**Directions**
A – In the passage on storying, take the part that opens with the words "Storying is Jewish-friendly." and closes with "speaking to hearts.", and write it out again with "Bible storytelling" substituted for every "Storying".
B – Carry the passage on storying as a means of Jewish evangelism forward, starting right after its final sentence.

BEGIN Page extract

Storying is Jewish-friendly. No matter how religious or secular a Jewish person may be, virtually all, even if Biblically illiterate, know intuitively that these stories of the Hebrew Bible are their stories, the stories of their people, the stories of Israel. They are thus non-threatening and find a welcome response.

Storying is seeker-friendly. People of any faith or none can participate and not feel preached-to, or lectured-at. Anyone can hear and discuss the story. Seekers feel on a more level playing field, because everyone in the group is discussing the story just told. All are looking for the treasures in the story together. And then the story does its work of speaking to hearts.

Conversational storytelling is a non-threatening, engaging means of Jewish evangelism. Simply described, conversational evangelistic storytelling is done on the go, in the streets and marketplaces. You are standing in line at Starbuck’s, or waiting to collect your luggage at the airport baggage carousel, you make small talk, looking for an opening to say, “Hey that reminds me of a story, do you mind if I tell you one?” Virtually every one will agree to hear it. You tell a five-minute version of a Bible story, and ask a question about it—and listen for the person’s answer. Then you respond to that answer, and you will find yourself in a conversation about God. You let it go where it, or the Spirit, wills. Seeds are planted in that heart, a person is moved closer to Truth, to Yeshua.

Storying bypasses the pitfalls of apologetics and argumentation that go nowhere. Jewish people, and especially those schooled in Rabbinic thought, can argue and debate you to a standstill over who is the Messiah and over theological issues. Head-to-head Messianic vs. Rabbinic apologetics is the “naked truth” approach. It becomes a fencing match, with each debater thrusting and parrying and unwilling to lose the match. However, reflecting upon a story, and keeping the group focused on drawing out its treasures, shifts the matter to a whole different dimension. We let the story do the work of speaking to hearts, rather than us trying to convince the defensive rational mind.

END Page extract
BEGIN Records supplied

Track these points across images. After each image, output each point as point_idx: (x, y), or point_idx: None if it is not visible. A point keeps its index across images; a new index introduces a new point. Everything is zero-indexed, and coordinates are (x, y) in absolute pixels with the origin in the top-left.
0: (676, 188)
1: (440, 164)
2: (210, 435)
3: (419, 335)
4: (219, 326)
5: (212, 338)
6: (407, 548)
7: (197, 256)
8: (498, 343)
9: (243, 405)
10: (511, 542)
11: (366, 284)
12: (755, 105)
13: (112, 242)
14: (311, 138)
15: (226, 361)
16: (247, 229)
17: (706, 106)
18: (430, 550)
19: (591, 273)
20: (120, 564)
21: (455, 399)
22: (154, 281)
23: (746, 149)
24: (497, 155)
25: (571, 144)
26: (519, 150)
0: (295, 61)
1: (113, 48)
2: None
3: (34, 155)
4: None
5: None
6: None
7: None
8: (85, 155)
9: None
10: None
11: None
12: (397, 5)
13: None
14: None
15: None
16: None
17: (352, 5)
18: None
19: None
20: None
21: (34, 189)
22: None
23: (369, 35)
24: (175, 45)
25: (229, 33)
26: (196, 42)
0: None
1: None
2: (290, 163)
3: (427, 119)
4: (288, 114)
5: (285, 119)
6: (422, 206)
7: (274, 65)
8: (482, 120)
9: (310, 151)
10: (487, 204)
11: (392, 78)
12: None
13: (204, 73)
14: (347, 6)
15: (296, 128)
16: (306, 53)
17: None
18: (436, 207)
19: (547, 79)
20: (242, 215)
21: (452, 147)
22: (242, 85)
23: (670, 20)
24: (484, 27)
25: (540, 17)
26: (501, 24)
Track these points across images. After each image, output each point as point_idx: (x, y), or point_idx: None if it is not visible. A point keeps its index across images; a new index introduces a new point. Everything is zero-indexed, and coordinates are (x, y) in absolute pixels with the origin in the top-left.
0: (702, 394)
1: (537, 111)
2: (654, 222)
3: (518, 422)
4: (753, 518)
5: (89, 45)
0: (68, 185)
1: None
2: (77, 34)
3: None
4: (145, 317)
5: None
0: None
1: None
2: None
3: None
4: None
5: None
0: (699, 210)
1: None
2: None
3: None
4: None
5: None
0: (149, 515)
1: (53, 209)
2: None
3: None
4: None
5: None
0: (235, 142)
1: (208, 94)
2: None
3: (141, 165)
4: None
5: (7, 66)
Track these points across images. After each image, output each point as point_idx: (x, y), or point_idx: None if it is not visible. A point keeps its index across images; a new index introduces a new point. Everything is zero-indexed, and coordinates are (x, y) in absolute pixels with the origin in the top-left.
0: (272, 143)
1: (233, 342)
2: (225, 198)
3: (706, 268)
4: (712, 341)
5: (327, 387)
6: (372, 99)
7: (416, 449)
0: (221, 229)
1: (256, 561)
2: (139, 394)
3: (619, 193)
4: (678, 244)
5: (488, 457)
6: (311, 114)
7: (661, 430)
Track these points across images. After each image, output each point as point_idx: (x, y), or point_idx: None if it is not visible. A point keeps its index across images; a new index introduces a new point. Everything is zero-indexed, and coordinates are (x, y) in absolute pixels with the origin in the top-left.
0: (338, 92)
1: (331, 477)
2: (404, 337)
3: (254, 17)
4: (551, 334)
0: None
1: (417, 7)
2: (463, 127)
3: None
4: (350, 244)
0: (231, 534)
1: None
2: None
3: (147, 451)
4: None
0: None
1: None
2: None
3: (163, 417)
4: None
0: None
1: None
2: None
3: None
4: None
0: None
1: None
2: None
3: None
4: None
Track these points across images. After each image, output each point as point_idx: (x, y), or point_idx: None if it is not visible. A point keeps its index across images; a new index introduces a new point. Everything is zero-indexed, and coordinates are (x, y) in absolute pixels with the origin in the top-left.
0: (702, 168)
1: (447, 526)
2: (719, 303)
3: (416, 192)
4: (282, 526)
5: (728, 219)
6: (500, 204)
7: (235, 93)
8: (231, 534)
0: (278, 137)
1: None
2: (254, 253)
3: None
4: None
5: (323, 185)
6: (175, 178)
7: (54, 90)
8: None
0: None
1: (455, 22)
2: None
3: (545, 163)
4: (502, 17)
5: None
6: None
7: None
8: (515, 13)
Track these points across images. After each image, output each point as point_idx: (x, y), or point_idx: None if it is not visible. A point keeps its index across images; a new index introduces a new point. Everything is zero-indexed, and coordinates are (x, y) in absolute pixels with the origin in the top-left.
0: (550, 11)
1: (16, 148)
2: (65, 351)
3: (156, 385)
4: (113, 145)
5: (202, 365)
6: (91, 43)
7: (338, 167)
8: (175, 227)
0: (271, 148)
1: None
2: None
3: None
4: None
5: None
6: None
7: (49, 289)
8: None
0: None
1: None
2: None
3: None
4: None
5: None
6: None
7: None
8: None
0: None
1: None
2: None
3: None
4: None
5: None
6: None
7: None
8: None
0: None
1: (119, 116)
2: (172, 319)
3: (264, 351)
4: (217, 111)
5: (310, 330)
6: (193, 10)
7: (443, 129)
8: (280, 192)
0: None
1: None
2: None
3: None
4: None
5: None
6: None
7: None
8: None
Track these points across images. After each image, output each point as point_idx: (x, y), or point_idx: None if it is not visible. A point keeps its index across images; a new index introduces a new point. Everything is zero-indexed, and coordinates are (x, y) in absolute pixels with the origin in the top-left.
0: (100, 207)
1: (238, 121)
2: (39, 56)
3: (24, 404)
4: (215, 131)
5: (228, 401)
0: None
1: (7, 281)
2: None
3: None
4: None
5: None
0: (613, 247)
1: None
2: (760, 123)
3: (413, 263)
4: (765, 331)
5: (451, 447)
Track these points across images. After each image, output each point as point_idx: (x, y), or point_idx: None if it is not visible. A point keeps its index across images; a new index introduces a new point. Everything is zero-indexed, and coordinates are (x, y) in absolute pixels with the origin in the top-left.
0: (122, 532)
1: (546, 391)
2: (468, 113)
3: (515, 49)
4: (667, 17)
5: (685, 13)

END Records supplied

**Results by task**
A –
Bible storytelling is Jewish-friendly. No matter how religious or secular a Jewish person may be, virtually all, even if Biblically illiterate, know intuitively that these stories of the Hebrew Bible are their stories, the stories of their people, the stories of Israel. They are thus non-threatening and find a welcome response.

Bible storytelling is seeker-friendly. People of any faith or none can participate and not feel preached-to, or lectured-at. Anyone can hear and discuss the story. Seekers feel on a more level playing field, because everyone in the group is discussing the story just told. All are looking for the treasures in the story together. And then the story does its work of speaking to hearts.

B –
We live in a moment of history that calls for a recovery of the lost treasures of Story and storytelling in the ministry of the Word. We need to re-dig the wells of Story, of Hebraic narrative epistemology that have been plugged by modernity’s forces and trends. In this “Digitorality Era,” a major way the Messianic Jewish movement will advance the Kingdom of God and be a “light to the nations” is through creatively re-telling the Biblical Story and stories of God, empowered by the Holy Spirit, to these late modern and the succeeding generations until Messiah returns.

In Conclusion: “A Rope Long Enough?”

Recall Rabbi Hanina’s counsel that what is necessary to reach the depths of the well of Torah, of the “wells of salvation,” as it were, is “a rope long enough.” He states that that “long rope” is parable and story.

Narrative 1 of this essay asserts that Israel’s theology is story-based. As we read, write, and teach the “-ologies,” let us recall that every systematic theology category is at least one step abstracted from its primal source in story. For Israel, story is the bottom line.

Narrative 2 asks us to apply Bialik’s counsel thus,

Halacha is the crystallization, the ultimate and inevitable quintessence of Aggadah . . . Aggadah is the plaintive voice of the heart’s yearning as it wings its way to its haven; Halacha [read: the abstract & analytical, doctrine & dictum, points & propositions, rules & regulations] is the resting place, where for a moment the yearning is satisfied and stilled.

Systematic theology is the expression of a generation, or a century or a historical era. That work is a “crystallization” of a generation’s and/or a region’s work of abstracting and summarizing their theological beliefs as a “resting place” for their time and context. But when historic changes occur, often the old “resting place,” is bypassed, causing that theological formulation to no longer speak with the same relevance, as history moves on.

The general culture and the Jewish experience changes over time and differs from one country to another; note for instance the differences in American Messianic Jewish theology and practice from Israeli Messianic Jewish theology and practice. Let us allow our hearers, with our help as teacher-storytellers discover those truths afresh in and for their life situations. If they discover the truths themselves out of their current aggadic “heart’s yearning,” they will own and apply those truths to their personal lives.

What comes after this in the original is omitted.